Greenhouse designs emphasize green ideals
The Big Green Greenhouse Design Competition involved designing a net-zero energy, water and waste greenhouse. The 3,000-square-foot greenhouse design also couldn't contain toxic materials, had to include public meeting space and needed to enhance and extend the growing season in the north Puget Sound region.
The competition rules were based on the Living Building Challenge, a green building certification program created by the International Living Future Institute. Living buildings must also be located on previously developed sites, such as brownfields, where reuse is complicated by soil contaminants.
"It's a real challenge," said Fawn Clark, a spokeswoman for the SnoLeaf Branch Collaborative. "All of the winning designs come from the United States and that says a lot because we did have some phenomenal designs from outside of the country."
The competition began in November and ended on March 31. The top three winning designs were selected by a panel of six jurors and announced on May 15 at The International Living Future un-Conference in Seattle.
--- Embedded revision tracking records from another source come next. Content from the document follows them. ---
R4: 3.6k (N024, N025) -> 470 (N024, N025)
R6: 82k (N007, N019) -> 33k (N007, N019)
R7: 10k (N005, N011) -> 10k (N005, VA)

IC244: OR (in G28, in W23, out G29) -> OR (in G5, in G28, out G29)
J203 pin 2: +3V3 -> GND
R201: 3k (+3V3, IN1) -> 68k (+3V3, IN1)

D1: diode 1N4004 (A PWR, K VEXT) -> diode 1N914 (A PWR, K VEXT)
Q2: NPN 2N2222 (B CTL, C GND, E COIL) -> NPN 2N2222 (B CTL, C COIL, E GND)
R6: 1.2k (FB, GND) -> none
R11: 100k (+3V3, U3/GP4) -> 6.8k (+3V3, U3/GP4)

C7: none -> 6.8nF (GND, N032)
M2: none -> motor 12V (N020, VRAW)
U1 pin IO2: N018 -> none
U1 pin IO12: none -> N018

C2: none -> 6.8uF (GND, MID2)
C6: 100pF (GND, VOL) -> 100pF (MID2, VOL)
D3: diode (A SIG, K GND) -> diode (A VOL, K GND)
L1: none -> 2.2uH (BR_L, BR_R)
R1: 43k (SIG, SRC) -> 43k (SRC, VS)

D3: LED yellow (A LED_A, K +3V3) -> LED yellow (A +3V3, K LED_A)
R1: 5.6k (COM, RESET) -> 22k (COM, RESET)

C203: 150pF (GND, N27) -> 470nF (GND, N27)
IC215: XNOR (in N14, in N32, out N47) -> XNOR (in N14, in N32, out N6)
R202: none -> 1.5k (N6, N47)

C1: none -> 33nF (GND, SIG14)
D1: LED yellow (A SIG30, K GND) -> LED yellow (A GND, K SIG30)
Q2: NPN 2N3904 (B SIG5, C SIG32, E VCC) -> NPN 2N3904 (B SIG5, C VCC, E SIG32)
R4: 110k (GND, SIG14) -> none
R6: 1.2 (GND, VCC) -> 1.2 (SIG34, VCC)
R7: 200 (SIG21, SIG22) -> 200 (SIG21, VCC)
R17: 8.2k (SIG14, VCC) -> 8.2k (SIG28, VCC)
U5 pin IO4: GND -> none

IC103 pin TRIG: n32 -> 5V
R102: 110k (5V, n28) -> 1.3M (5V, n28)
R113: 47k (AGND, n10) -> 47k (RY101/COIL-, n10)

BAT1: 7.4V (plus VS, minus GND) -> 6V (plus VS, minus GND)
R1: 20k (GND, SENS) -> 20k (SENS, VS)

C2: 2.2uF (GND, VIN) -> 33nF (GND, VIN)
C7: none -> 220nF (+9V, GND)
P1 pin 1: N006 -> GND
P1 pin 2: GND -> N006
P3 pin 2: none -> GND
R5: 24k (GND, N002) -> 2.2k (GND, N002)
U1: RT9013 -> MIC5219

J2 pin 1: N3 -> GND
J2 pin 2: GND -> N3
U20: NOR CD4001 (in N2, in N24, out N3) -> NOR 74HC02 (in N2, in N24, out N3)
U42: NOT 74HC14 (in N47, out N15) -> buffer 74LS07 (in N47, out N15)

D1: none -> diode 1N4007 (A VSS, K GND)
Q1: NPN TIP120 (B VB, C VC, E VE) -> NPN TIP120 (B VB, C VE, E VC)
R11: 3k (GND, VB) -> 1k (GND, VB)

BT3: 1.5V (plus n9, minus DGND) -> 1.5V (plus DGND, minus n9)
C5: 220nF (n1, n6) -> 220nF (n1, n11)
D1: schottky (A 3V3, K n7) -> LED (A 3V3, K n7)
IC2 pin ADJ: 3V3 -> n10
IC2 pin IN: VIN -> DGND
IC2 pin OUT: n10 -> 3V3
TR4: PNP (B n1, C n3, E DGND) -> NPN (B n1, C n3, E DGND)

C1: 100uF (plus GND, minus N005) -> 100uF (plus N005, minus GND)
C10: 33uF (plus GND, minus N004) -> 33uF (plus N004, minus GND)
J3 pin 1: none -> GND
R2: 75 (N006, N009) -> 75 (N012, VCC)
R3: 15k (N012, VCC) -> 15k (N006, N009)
The first place design, The Looper, was submitted by a team of 11 people from RTKL Associates in Washington, D.C. The Looper repurposes a river barge into a greenhouse that collects, uses, filters and returns water to a river system to grow plants and fish.
"This team thought out of the box of what a brownfields site was," said Lauri Strauss, a steering committee member of the SnoLeaf Branch Collaborative. "They also have contaminated rivers on the East Coast, so their idea was they could put it anywhere."
The [NPK] house is the second-place winner and was designed by a three-person team from Lando and Associates, Landscape Architecture in Portland, Ore. The greenhouse was designed to provide a three-season harvest. Although the design is simple, this submission was "the most well thought out," Strauss said.
The third-place winner, Growing Postal, was designed by a pair of students from Seattle. The design reflects a joint venture between the U.S. Postal Service and a local food bank farm. Post office space that is in danger of being sold or downsized would be used for a greenhouse and the food grown there would be delivered to clients through a door-to-door mail service.
"Growing Postal was just such a catchy design and brilliant idea," Strauss said.
The grand prize was $7,500 while second prize received $3,000 and third place earned $1,500. The winning designs are set to be displayed June 7-9 at Sorticulture, a garden arts festival at Legion Memorial Park in Everett, and throughout the summer at Everett, Snohomish and Everett Mall farmers markets.
The SnoLeaf Branch Collaborative wants to see one of the designs built in Snohomish County, Strauss said.
"Our thought in the next year is to talk about it and promote it," she said. "We'd like to get a team of people together who would like to build one."